- Work task -
In the entries below, find the line with "to read the" and the line with "test<N>.kquery:: Contains the". Return those two lines and all lines between them, exactly.

- Listed records -
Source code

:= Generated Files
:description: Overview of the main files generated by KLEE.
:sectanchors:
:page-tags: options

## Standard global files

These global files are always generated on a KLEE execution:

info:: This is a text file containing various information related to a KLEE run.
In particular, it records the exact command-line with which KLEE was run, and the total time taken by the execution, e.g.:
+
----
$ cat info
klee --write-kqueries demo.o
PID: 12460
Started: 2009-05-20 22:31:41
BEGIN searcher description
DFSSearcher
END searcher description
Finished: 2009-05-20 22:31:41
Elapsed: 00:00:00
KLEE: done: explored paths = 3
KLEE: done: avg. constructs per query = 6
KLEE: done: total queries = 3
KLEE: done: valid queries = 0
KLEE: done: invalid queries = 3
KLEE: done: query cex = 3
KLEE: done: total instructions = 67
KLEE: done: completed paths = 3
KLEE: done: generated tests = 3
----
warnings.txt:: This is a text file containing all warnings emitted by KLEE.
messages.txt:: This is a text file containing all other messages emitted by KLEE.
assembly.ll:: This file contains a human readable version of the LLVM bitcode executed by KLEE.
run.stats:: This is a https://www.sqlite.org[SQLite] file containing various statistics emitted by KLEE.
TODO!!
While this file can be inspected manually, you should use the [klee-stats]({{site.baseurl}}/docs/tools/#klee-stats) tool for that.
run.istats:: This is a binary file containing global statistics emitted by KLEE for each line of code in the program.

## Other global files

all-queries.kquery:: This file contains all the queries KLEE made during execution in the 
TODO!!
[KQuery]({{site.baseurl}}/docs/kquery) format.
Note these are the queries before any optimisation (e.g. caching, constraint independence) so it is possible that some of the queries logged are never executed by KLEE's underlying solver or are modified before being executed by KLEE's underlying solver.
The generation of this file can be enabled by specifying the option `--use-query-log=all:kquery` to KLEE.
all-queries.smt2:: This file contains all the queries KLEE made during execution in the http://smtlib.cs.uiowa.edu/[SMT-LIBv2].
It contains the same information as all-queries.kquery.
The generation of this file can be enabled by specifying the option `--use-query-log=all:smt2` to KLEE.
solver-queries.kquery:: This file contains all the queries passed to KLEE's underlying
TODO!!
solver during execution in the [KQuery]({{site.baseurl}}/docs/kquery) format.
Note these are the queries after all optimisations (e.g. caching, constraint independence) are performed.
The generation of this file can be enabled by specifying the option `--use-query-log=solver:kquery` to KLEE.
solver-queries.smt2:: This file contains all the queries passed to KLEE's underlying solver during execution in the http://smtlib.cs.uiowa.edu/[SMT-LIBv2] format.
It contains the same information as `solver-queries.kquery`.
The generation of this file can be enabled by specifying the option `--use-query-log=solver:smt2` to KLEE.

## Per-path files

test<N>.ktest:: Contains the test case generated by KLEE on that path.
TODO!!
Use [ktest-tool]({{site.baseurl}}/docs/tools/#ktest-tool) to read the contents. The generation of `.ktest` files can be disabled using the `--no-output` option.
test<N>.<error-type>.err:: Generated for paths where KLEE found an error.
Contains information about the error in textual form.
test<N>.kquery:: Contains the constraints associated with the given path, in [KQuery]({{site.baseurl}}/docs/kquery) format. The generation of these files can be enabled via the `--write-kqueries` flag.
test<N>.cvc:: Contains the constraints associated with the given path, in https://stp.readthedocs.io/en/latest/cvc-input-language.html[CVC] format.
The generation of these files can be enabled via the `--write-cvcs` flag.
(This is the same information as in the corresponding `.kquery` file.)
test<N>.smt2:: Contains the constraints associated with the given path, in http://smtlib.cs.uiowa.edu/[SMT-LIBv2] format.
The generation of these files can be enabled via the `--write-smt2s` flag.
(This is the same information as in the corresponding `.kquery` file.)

- Reply -
Use [ktest-tool]({{site.baseurl}}/docs/tools/#ktest-tool) to read the contents. The generation of `.ktest` files can be disabled using the `--no-output` option.
test<N>.<error-type>.err:: Generated for paths where KLEE found an error.
Contains information about the error in textual form.
test<N>.kquery:: Contains the constraints associated with the given path, in [KQuery]({{site.baseurl}}/docs/kquery) format. The generation of these files can be enabled via the `--write-kqueries` flag.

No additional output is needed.